Veronica shrugged one shoulder. “Of course. Don’t we all have them?”
“Not me. I’m as shallow as I seem.”
“Oh, okay, so that was some other roommate I saw leaving milk on the balcony for a stray cat?”
“Ah. You saw that, huh?” He flashed her a lopsided, sheepish smile, like a kid caught with their hand in the proverbial cookie jar (clichéd as that was, Veronica couldn’t help thinking it was an appropriate metaphor at this particular moment.)
She nodded solemnly as she slid the first tray of snickerdoodles into the oven. “Yes, yes I did.”
“Okay, you caught me. I like stray animals, and you bake snickerdoodles. Not very good cynics, are we?”
Veronica was surprised to see him lowering his walls of snark and charm. She was even more surprised to find she genuinely liked this side of Logan. There was a softer twinkle to his brown eyes, one that was warm and open, and it made her want to keep talking to him and trading witty one liners.
“Nope. You and me, we’re marshmallows, Echolls,” she said, using one of Wallace’s old nicknames for her.
“Marshmallows? I don’t know, personally I see myself as more of the chocolate-covered nougat-y type …”
And just like that the smooth charmer was back, the walls so firmly back in place that Veronica had to wonder if she had imagined the glimpse of the boy underneath. She boy she could see herself liking and, well, stupid and reckless as it might be to even think it, more than liking.

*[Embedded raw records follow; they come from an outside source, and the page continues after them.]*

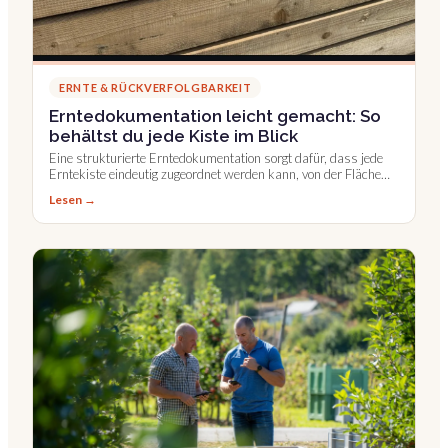
ERNTE & RÜCKVERFOLGBARKEIT
Erntedokumentation leicht gemacht: So
behältst du jede Kiste im Blick
Eine strukturierte Erntedokumentation sorgt dafür, dass jede
Erntekiste eindeutig zugeordnet werden kann, von der Fläche
bis ins Packhaus.
Lesen →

“You have a really high opinion of yourself, don’t you?”
Logan just winked at her. “Well, I mean. You’ve met me, right?”
“True. I suppose you have to think highly of yourself, no one else is going to.”
“Oh, you’re cruel, Mars.” But there was laughter in Logan’s eyes as he jumped down from the chair. “You also have flour on your nose.”
Before she could move he had leaned across the counter and gently brushed the offending flour away. His fingers were warm and slightly callused, and the feel of them against her skin sent a pleasant shiver down Veronica’s spine.
As Logan disappeared into his room, Veronica realised he’d used her distraction to swipe some of the remaining cookie dough.
No, she didn’t yet know if this was a risk worth taking. But boy, was it going to be fun finding out.